Inflammation in the body is linked with a host of ills: cancer, heart disease, obesity, autoimmune disorders, digestive diseases, to name some of the biggies. And if you had any of those diseases, it’s only logical you’d feel bummed out, and possibly depressed.
But what if depression isn’t always a logical reaction to illness, or even to stress? Edward Bullmore, professor of psychiatry at the University of Cambridge, in the U.K., proposes that for some, depression is actually the direct result of inflammation—which helps explain why, for some, the typical treatments (medication, talk therapy, even deep brain stimulation for severe cases of depressive disorder) provide incomplete or fleeting relief. We asked Bullmore about his startling theory.
It’s hard to overstate how pivotal—and potentially controversial—this theory is. What led you to theorize that inflammation and depression were related?
I saw a patient with arthritis in 1989— arthritis is inflammation of the joints. She was the first person I had where it was clear to me she was both inflamed and depressed. I asked the clinician in charge what he thought. He said, “Depressed? Of course she is. Wouldn’t you be?” And that was that. Depression was considered a normal emotional reaction to not feeling well.
It sounds like you had an inkling that inflammation caused the arthritis and depression separately, rather than the inflammation causing arthritis, leading to depression. How does that work?
Inflammation is established science. Following certain diseases, trauma, or stress, the body has a natural inflammatory response to it. But unchecked or long-lasting inflammation is dangerous. The theory is that immune cells release proteins known as cytokines, which send an inflammatory signal to the brain. The brain’s immune cells may begin to produce cytokines themselves, which interfere with the brain’s ability to use serotonin.

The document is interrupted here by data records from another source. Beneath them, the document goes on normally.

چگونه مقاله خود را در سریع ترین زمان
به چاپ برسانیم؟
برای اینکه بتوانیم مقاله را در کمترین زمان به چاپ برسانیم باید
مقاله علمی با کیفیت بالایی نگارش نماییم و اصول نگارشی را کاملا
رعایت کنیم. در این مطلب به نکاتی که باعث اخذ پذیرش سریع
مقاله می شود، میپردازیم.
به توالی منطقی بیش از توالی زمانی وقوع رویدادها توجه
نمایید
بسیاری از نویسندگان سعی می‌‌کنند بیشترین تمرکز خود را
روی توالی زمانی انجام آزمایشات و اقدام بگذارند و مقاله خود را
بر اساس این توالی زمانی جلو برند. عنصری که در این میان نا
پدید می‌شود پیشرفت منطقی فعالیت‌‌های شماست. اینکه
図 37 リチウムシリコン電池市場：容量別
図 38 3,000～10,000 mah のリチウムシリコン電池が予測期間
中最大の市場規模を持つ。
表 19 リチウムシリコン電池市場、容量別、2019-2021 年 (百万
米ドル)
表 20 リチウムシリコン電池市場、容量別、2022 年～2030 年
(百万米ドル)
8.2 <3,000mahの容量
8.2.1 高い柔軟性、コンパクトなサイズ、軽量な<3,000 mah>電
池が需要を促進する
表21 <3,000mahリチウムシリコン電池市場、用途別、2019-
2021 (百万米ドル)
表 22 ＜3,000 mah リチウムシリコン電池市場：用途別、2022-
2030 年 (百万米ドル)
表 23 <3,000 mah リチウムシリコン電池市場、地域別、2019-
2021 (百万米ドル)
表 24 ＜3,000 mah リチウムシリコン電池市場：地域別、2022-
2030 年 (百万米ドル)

And this is why meds don’t always work.
Yes. If the brain is having trouble using serotonin—a feel-good chemical—anti- depressant drugs like SSRIs that are sup- posed to boost serotonin won’t be effective.
That seems to make sense.
Yes, but it’s based on new knowledge about the relationship between the immune and nervous systems. In the 1980s, it was regarded as medical fact that the blood-brain barrier protected the brain from inflammatory proteins and immune cells circulating in the blood. Through advancements in science and technology, we now know there are many ways inflammatory cell signals can get across the barrier.

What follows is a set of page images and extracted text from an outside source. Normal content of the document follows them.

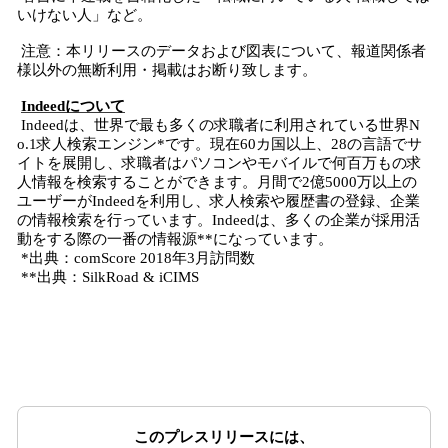
いけない人」など。
注意：本リリースのデータおよび図表について、報道関係者
様以外の無断利用・掲載はお断り致します。
Indeedについて
Indeedは、世界で最も多くの求職者に利用されている世界N
o.1求人検索エンジン*です。現在60カ国以上、28の言語でサ
イトを展開し、求職者はパソコンやモバイルで何百万もの求
人情報を検索することができます。月間で2億5000万以上の
ユーザーがIndeedを利用し、求人検索や履歴書の登録、企業
の情報検索を行っています。Indeedは、多くの企業が採用活
動をする際の一番の情報源**になっています。
*出典：comScore 2018年3月訪問数
**出典：SilkRoad & iCIMS
このプレスリリースには、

Does this mean everyone who is depressed is experiencing some kind of inflammation?
No. Not everyone who is inflamed is depressed, and not everyone who is depressed is inflamed. We need to move away from the idea that depression is the same thing for everyone, and there is only one treatment for it. That’s the mindset we’ve been stuck in for 40 or 50 years.
How has this impacted our understanding of depression?
Well it’s certainly influenced how drug treatments have been developed, and why successful therapy innovation has stalled.
The medications have worked somewhat, or people wouldn’t continue to use them, right?
It is clear SSRIs work moderately well, on average. The key phrase is “on average.” What that conceals is that for some depressed people, they work really well. But for others, they don’t work at all.
How long until we have new depression drugs that target inflammation?
I am cautious about making predictions. The process is long and complicated. There are some clinical trials with people who have arthritis and other inflammatory diseases, and seeing how levels of fatigue and depression respond to inflammation-targeting drugs. For them, we’re maybe five years away from seeing a treatment approved. For the broader group, it will take longer.
What’s the ultimate goal?
There needs to be more than one approach to treating depression. There are clearly individual differences in how patients respond to treatment. In terms of inflammation, whether it leads to depression in some people and not others may be tied to differences in genetic makeup, or possibly related to life-experience differences.
For now, what can we do with this knowledge?
Patients and physicians alike need to reconsider what “going to the doctor” looks like. Seeing one doctor for mental health and another for physical health, as if these are two completely different things, is a disadvantage to patients dealing with both types of issues. Unfortunately, that’s how the system is set up. It’s up to the patient to consider if how he feels physically and his mental state are connected.
And if he thinks they are?
Look at various things that can lead to inflammation: diet, exercise, and stress. Practicing stress-reducing techniques might also have an antidepressant effect. There is not one single way to treat depression, but these are some ways to start.